**Passage provided**
DevOps Training Architect II

Length

00:30:00

Difficulty

Intermediate

JBoss Enterprise Application Platform provides an extensive Java EE-based application server to which we can deploy and manage our applications. Oftentimes, this can be as simple as deploying a provided WAR or EAR file to our configured server, but when we're creating development environments or otherwise want access to our pre-compiled application files, we can pair JBoss with Apache Maven, which will build our application before JBoss deploys it.

What are Hands-On Labs?

Hands-On Labs are scenario-based learning environments where learners can practice without consequences. Don't compromise a system or waste money on expensive downloads. Practice real-world skills without the real-world risk, no assembly required.

**Dataset extract**
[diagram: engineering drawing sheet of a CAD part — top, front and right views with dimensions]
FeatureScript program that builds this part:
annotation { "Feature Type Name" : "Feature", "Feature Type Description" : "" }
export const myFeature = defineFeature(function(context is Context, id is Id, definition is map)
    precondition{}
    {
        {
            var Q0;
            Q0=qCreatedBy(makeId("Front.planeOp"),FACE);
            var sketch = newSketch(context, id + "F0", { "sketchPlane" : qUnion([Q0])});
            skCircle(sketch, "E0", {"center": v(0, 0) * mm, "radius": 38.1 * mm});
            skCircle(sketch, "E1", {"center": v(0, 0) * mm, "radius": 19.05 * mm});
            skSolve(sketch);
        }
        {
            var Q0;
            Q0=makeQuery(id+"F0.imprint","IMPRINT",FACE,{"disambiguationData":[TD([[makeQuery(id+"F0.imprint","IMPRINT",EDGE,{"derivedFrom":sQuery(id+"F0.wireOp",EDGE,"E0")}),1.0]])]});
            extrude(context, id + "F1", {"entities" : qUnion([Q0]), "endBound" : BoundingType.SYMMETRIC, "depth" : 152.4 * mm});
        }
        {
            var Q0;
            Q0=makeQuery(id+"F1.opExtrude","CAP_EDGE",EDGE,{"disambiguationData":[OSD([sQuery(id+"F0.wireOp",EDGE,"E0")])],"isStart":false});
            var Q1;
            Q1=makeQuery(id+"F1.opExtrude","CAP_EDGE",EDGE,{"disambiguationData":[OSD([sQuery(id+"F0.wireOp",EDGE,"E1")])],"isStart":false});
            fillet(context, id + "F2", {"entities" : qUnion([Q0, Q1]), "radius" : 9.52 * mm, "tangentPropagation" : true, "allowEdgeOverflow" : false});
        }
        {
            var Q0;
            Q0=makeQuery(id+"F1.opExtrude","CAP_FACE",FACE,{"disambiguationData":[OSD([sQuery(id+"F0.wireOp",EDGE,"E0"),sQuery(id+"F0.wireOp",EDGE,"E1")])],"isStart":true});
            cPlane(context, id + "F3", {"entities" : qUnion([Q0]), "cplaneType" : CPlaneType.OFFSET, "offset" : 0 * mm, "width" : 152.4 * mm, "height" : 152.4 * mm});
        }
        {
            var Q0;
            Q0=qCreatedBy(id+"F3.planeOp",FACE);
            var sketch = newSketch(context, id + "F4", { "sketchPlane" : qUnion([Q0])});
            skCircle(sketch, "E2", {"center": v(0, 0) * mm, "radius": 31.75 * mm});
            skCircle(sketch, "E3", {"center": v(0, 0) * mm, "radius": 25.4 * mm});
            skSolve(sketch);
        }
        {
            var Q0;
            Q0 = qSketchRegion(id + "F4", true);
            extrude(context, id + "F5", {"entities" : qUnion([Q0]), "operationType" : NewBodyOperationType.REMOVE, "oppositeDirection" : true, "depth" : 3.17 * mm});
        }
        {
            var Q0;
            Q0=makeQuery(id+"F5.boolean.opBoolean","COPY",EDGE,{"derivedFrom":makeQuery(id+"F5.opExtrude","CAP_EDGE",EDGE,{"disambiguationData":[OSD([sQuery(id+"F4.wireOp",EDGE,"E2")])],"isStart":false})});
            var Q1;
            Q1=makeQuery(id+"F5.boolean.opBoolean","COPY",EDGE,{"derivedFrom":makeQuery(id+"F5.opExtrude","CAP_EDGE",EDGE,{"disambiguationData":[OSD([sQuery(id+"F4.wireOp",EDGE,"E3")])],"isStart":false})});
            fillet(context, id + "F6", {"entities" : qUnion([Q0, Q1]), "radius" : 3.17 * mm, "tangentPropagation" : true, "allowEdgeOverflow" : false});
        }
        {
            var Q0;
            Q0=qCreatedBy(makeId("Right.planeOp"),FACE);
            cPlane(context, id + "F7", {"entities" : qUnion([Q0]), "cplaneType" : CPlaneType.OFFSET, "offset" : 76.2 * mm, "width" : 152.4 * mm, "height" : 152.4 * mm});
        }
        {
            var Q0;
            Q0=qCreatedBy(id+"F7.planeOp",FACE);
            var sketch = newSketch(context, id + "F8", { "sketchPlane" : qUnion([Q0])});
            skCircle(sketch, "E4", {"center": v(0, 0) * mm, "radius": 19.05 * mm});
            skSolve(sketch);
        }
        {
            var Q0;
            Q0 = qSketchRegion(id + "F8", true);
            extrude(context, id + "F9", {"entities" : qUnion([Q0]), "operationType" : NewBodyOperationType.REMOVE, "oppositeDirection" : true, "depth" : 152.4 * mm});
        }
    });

**Written instruction A**
According to the JBoss passage, which tool can be paired with JBoss to build an application before JBoss deploys it?
**Written instruction B**
Please reproduce word for word the part of the JBoss passage that begins at the words "What are Hands-On" and stops after "no assembly required.".
The listing isn't needed here.

**Final answer A**
Apache Maven.

**Final answer B**
What are Hands-On Labs?

Hands-On Labs are scenario-based learning environments where learners can practice without consequences. Don't compromise a system or waste money on expensive downloads. Practice real-world skills without the real-world risk, no assembly required.